Smaller goals – either as part of a bigger overall goal or just on their own – can be a great way of maintaining momentum and motivation.

And hitting a goal can be brilliant for your mood, especially if you are hitting goals on a regular basis or can keep up that feeling that you are moving in the right direction.

One of my goals for this year was no alcohol – and 10 months in I am still going strong.

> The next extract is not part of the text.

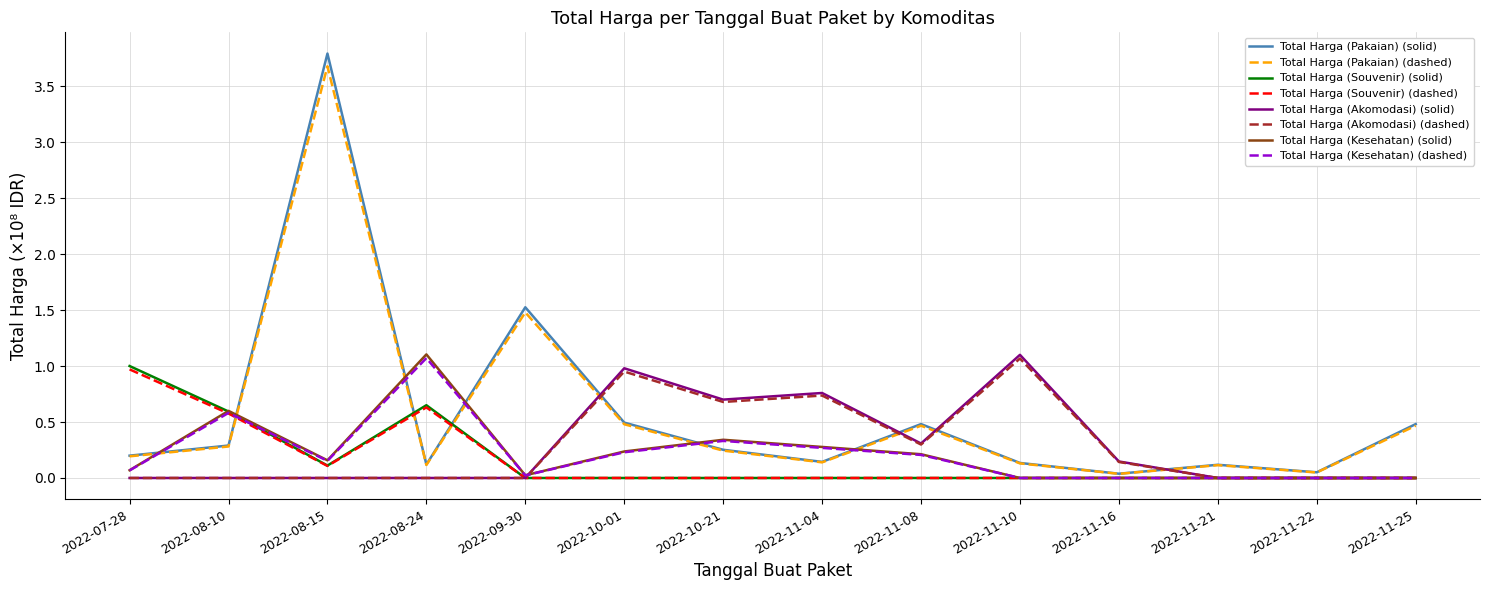

True or false: Total Harga (Akomodasi) (dashed) has a value of 1.1 at 2022-10-21.

False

So much so I may extend to even longer than a year as I am recognising the health benefits.

It can be tempting to put off goal setting until Monday – or until the beginning of a new month or year.

But why not strike now, while the iron is hot, as they say?

What can you set a goal to achieve, right now?

It might be that you want to climb that mountain or run that marathon – but you also might want to just get the kitchen clean or get on top of the garden.

There are lots of different protocols for goal setting.

One way is to set SMART goals.

S – Specific – detail exactly what you want to do.
M – Measurable – you need to be able to measure it, so that you know when you’ve definitely achieved it
A – Achievable – there’s nothing wrong with setting a big goal, but make sure it’s still possible!
R – Realistic – is it likely that you’ll be able to do this?
T – Timely – setting yourself a deadline is a great way to motivate yourself and to ensure it gets done.

Another way is to set yourself a BFHAG

B – Big
F – Fat
H – Hairy
A – Audacious
G – Goal

And just go for it.

The brain and nervous system have a built-in automatic guidance system and will strive to work out a way of getting there, no matter what way you like to set goals.
BTW this mechanism works equally as well for success as well as failure, so be careful what goals you program into it.

If you are struggling, set a goal for something really simple, that won’t take you too long to achieve it. Then, when you achieve it, use that motivation to help propel you into the next goal, and the next and the next!

Me, I like to set BFHAG’s. What about you and what goals have you set for yourself?